━━━ Text section ━━━

A one-year fix should also prevent physician Medicare pay from becoming a political pawn in the early part of the new congressional session, Hedstrom said. Some Washington observers speculate that House Republicans might offer a bill that would finance a Medicare reimbursement solution with the repeal of the health reform law’s individual mandate and its accompanying subsidies for low-income Americans. The vote would be a political maneuver, however, because such legislation would likely fail in the Democrat-led Senate. Even if a bill were to pass, President Obama would veto it. A one-year fix would take such tactics off the table for now.
Although medical societies will push to replace the formula with a system that accurately reflects increases in the cost of practicing medicine, they realize it will be a hard sell. Freezing Medicare payment through 2020 would cost $275.8 billion, while providing a payment update that reflects the Medicare Economic Index would cost $329.9 billion, and a 2 percent annual update would cost $374.2 billion, the Congressional Budget Office estimates.

━━━ Stored data ━━━

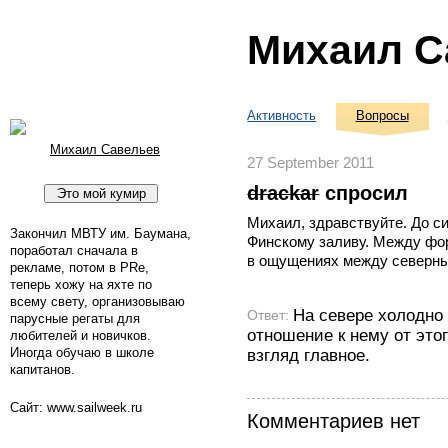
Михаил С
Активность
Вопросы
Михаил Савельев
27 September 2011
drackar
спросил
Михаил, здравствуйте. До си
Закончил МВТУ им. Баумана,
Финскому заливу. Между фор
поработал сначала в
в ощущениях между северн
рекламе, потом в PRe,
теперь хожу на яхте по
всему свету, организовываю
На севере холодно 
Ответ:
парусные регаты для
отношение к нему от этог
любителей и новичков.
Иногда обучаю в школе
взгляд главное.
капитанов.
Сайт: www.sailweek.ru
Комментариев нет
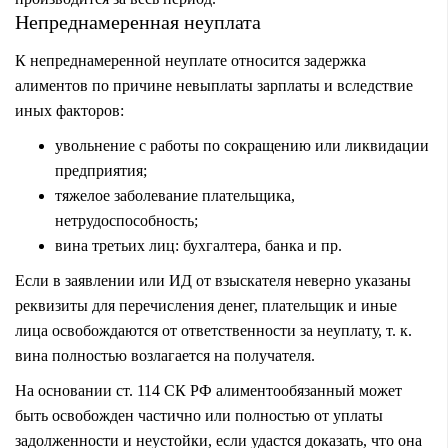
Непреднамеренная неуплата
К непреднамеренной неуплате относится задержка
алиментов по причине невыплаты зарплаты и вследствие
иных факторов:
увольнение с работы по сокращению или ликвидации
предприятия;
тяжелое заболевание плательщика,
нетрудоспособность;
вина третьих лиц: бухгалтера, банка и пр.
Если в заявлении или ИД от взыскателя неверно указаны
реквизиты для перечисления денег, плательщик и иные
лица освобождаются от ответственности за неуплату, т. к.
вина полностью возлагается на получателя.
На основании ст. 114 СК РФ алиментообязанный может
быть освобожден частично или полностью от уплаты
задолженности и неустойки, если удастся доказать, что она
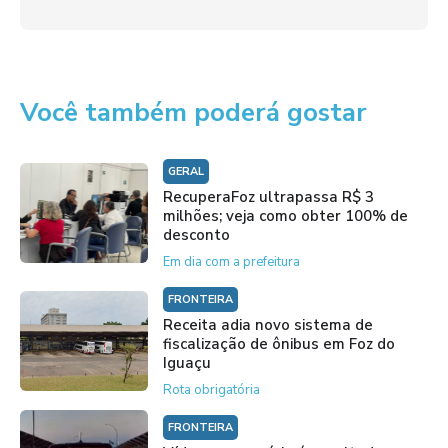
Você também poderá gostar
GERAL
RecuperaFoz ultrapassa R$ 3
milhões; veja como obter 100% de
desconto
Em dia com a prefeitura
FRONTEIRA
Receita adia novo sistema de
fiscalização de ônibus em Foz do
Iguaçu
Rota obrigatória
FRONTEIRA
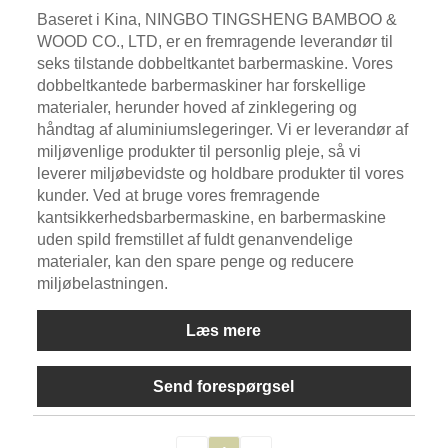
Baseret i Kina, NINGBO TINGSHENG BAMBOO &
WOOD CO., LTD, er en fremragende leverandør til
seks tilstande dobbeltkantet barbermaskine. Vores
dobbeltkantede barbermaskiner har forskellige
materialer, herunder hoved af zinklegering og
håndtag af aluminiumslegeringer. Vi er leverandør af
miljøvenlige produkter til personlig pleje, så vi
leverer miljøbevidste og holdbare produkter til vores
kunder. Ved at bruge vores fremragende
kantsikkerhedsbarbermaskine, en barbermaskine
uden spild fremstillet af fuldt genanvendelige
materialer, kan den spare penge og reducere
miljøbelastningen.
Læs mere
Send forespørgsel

━━━

> Tasks for this exercise
[1] Answer these questions from the passage on Medicare physician pay.
(a) Which chamber of Congress does the passage describe as Democrat-led?
(b) What would freezing Medicare payment through 2020 cost?
(c) Who made the cost estimates?
[2] List every payment option in the passage on Medicare physician pay that has a cost estimate, along with its cost.
[3] Extend the passage on Medicare physician pay by one more paragraph, starting after its last sentence.

> Set of answers
[1]
(a) The Senate.
(b) $275.8 billion.
(c) The Congressional Budget Office.

[2]
- Freezing Medicare payment through 2020: $275.8 billion
- A payment update that reflects the Medicare Economic Index: $329.9 billion
- A 2 percent annual update: $374.2 billion

[3]
Lawmakers will have a hard time finding the money, Hedstrom said. “In order to get it, you have to cut something. What do you cut?” The Republican takeover in the House and its gains in the Senate intensify the funding question. “Many of the Republicans who won in November ran on no new taxes and reducing the deficit, so paying for a permanent fix will be extremely difficult within these parameters,” Hedstrom said.